177 Babesia microti Infection in Renal Transplant Recipients

Friday, March 19, 2010
Grand Hall (Hyatt Regency Atlanta)
Meghan B. Brennan, MD , University of Wisconsin School of Medicine and Public Health, Madison, WI
Christina L. Klein, MD , Washington University, St Louis, MO
Debra M. Thompson, MD , Affiliated Infectious Disease Consultants, Milwaukee, WI
James J. Kazmierczak, DVM, MS , Wisconsin Department of Health Services, Madison, WI
Rong He, MD , University of Wisconsin School of Medicine and Public Health, Madison, WI
Catherine Leith, MD , University of Wisconsin School of Medicine and Public Health, Madison, WI
Matthew Oberley, MD, PhD , University of Wisconsin School of Medicine and Public Health, Madison, WI
Mitchell D. Wolf, MD , University of Wisconsin School of Medicine and Public Health, Madison, WI
Patricia P. Wilkins, PhD , CDC, Division of Parasitic Diseases, Atlanta, GA
Barbara L. Herwaldt, MD, MPH , CDC, Division of Parasitic Diseases, Atlanta, GA
Gregory M. Gauthier, MD , University of Wisconsin School of Medicine and Public Health, Madison, WI
Background: Babesia microti, an intraerythrocytic parasite, is the most common cause of babesiosis in the United States and is endemic in parts of the Northeast and upper Midwest.  This zoonotic pathogen is usually acquired through the bite of an Ixodes scapularis tick; however, transmission by blood transfusion has been reported. 
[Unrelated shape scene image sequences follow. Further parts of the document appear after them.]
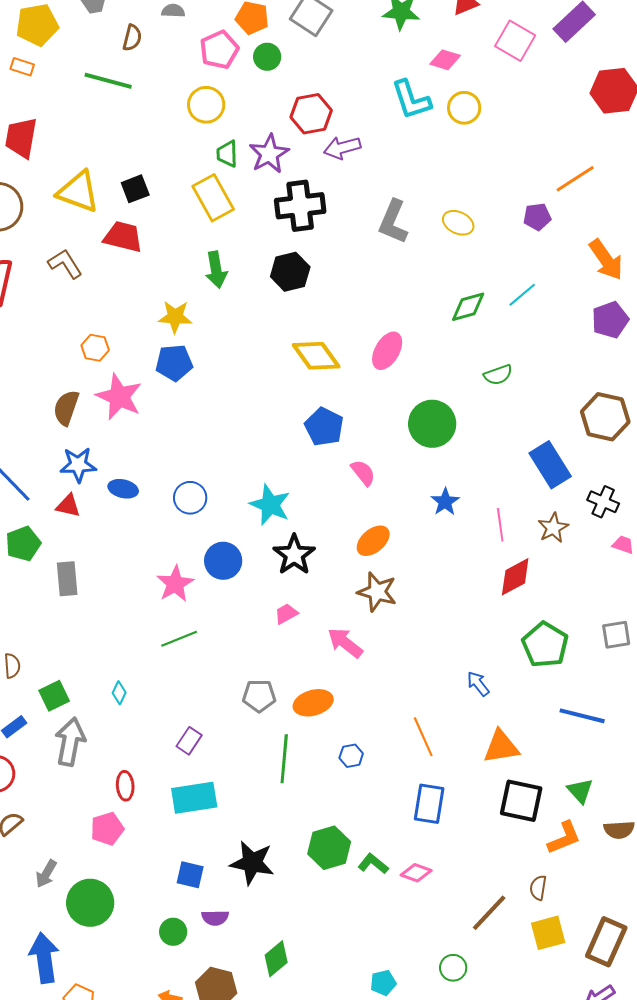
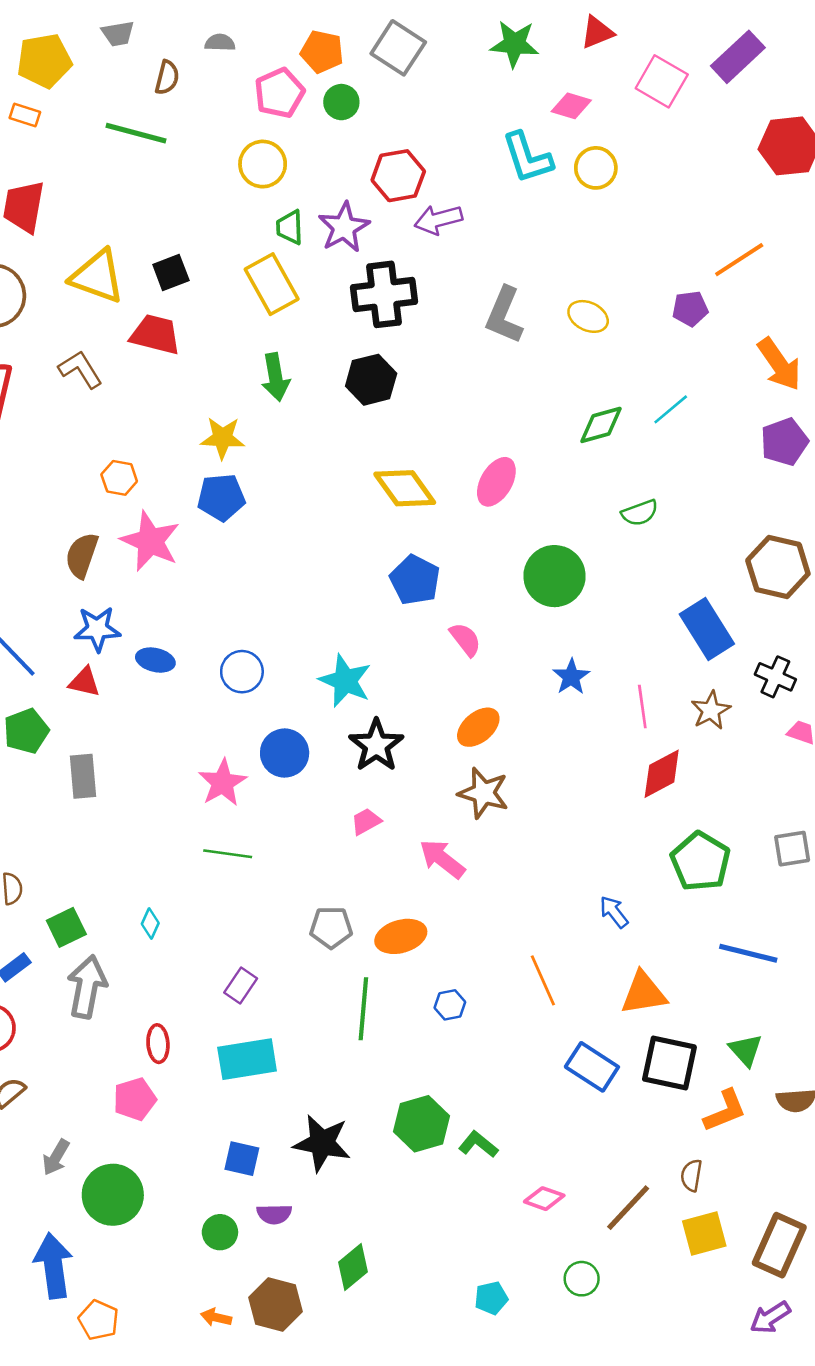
green line: (179, 639) -> (228, 854), turned 30
blue rectangle: (429, 804) -> (592, 1067), moved, turned -66
pink diamond: (416, 873) -> (544, 1199), moved

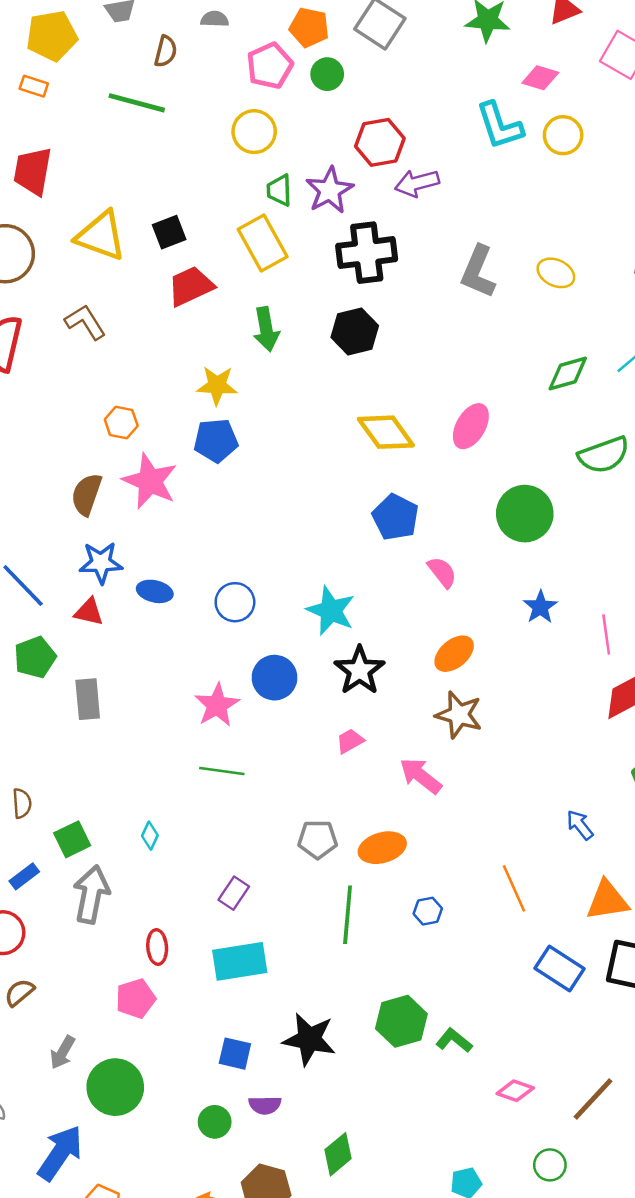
red trapezoid: (155, 335) -> (191, 286), moved, turned -39
green semicircle: (640, 513) -> (604, 455), size x1.5
blue arrow: (53, 1266) -> (60, 1153), turned 42

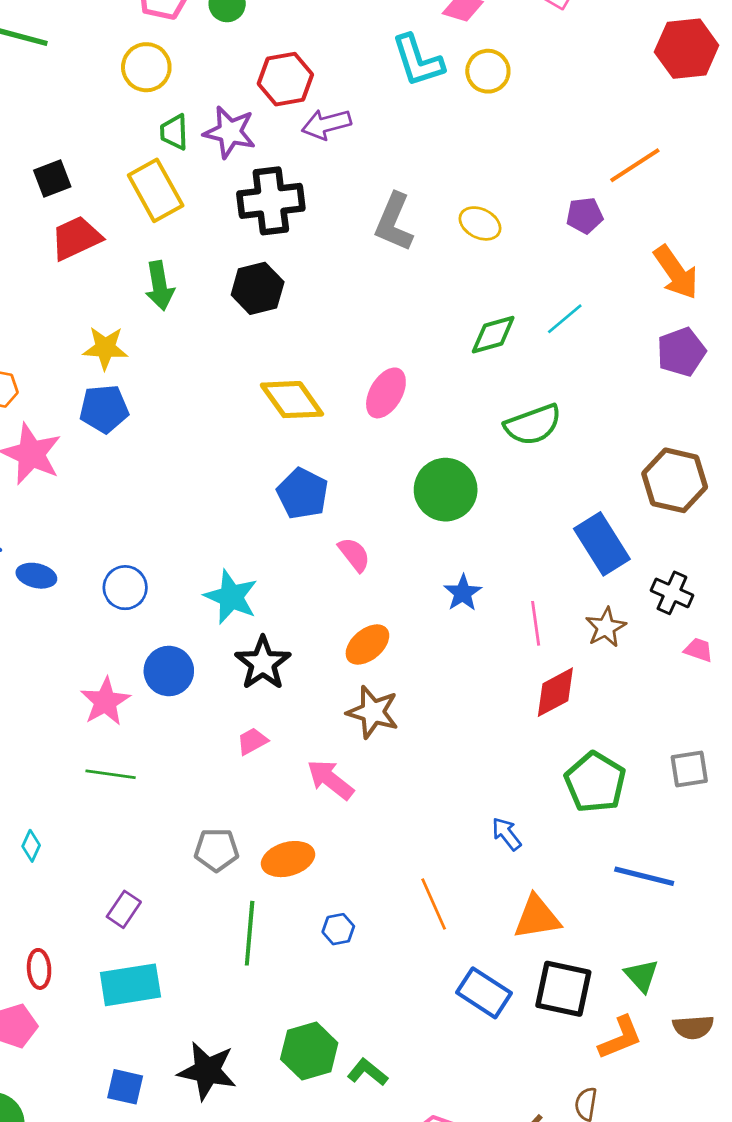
purple star: (330, 190) -> (230, 132), turned -30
Objective: We describe two cases of laboratory-confirmed babesiosis in which transmission of B. microti likely occurred at the time of kidney transplantation.  To our knowledge, transmission of Babesia by (or during) transplantation has not been reported. 
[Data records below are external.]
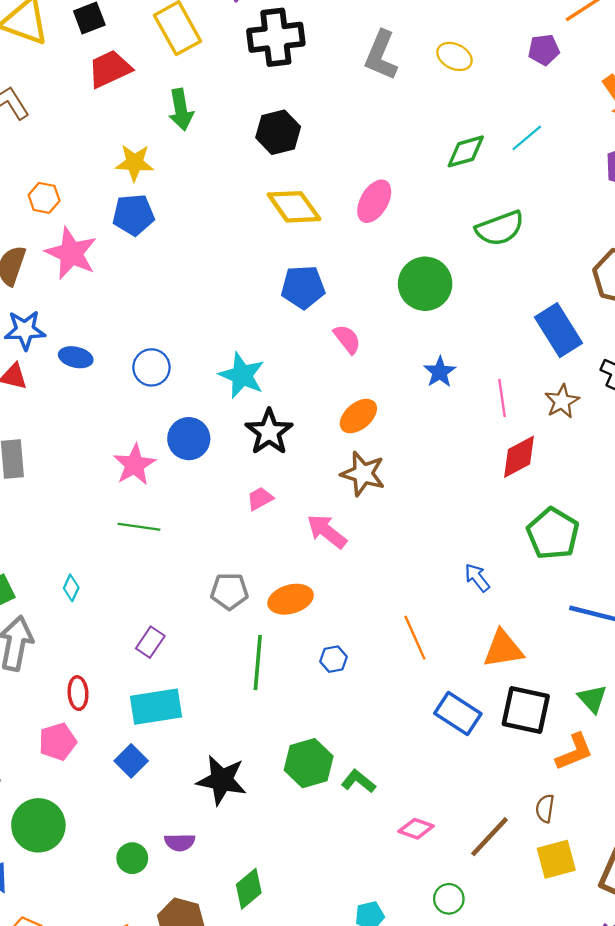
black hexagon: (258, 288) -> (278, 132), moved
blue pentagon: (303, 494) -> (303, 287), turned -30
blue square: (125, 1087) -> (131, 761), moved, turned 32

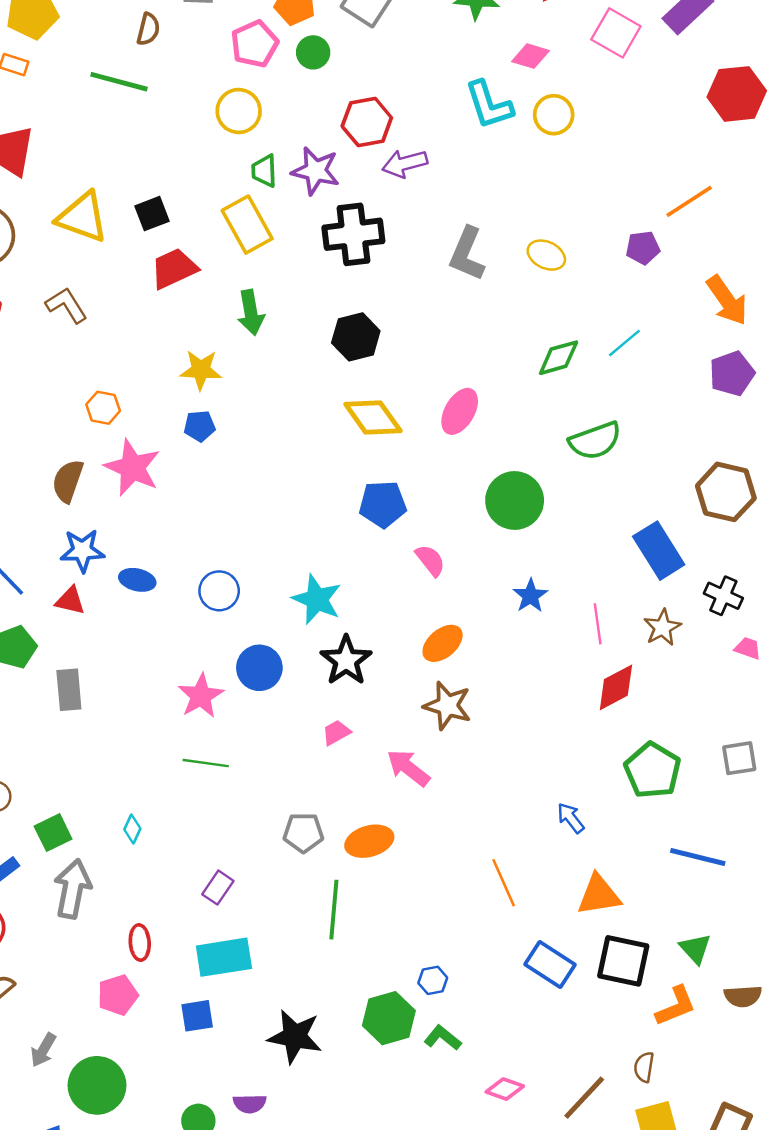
blue pentagon: (133, 215) -> (200, 426), size x0.7
blue hexagon: (334, 659) -> (433, 980), moved
blue square: (131, 761) -> (197, 1016), turned 36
Methods:   Evaluations for Babesia infection included blood-smear examination, immunofluorescent antibody (IFA) testing of serum/plasma for B. microti antibodies, and polymerase chain reaction (PCR) analysis of blood for B. microti DNA.
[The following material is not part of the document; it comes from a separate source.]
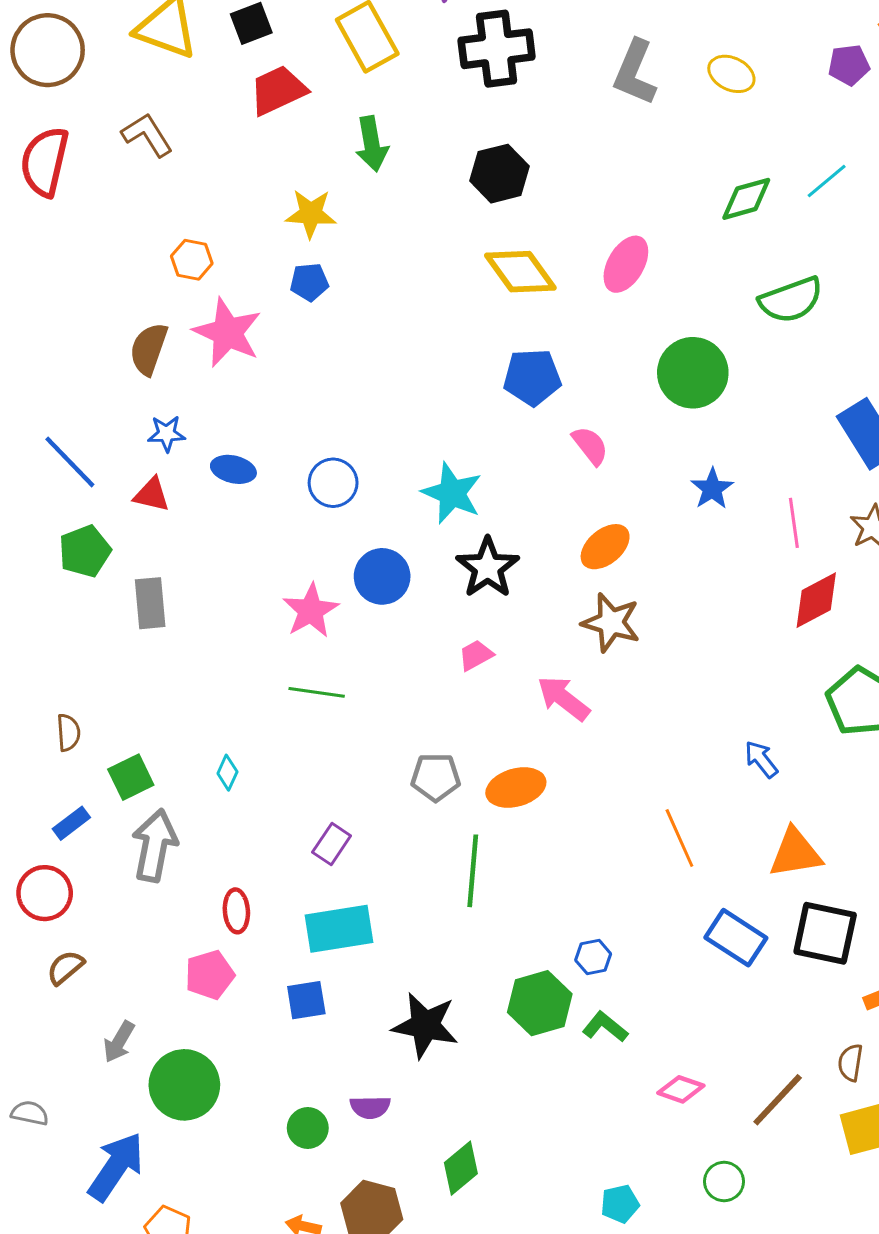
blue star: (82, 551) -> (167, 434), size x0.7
Results:   In late October 2008, two transplant recipients developed hemolytic anemia within eight weeks of receiving cadaveric renal allografts from the same donor.  The index case-patient was diagnosed with babesiosis (8% parasitemia) by manual review of a peripheral blood smear during an inpatient evaluation for pancytopenia.  The recipient of the other kidney was identified and also found to have babesiosis (1% parasitemia).  For both patients, PCR and IFA testing of post-transplant specimens documented that the etiologic agent was B. microti; no B. microti antibodies were detected in archived pretransplant specimens.  Neither patient had risk factors for tick exposure or received blood products in the peritransplant period.  Both patients were treated for six weeks with atovaquone and azithromycin, which resulted in the resolution of symptoms, hemolytic anemia, and parasitemia.  Ten months after completion of therapy, they remain asymptomatic.    

Conclusions: These two cases highlight the potential for transmission of B. microti at the time of organ transplantation.  The diagnosis of babesiosis should be considered in patients who develop unexplained hemolytic anemia after solid organ transplantation.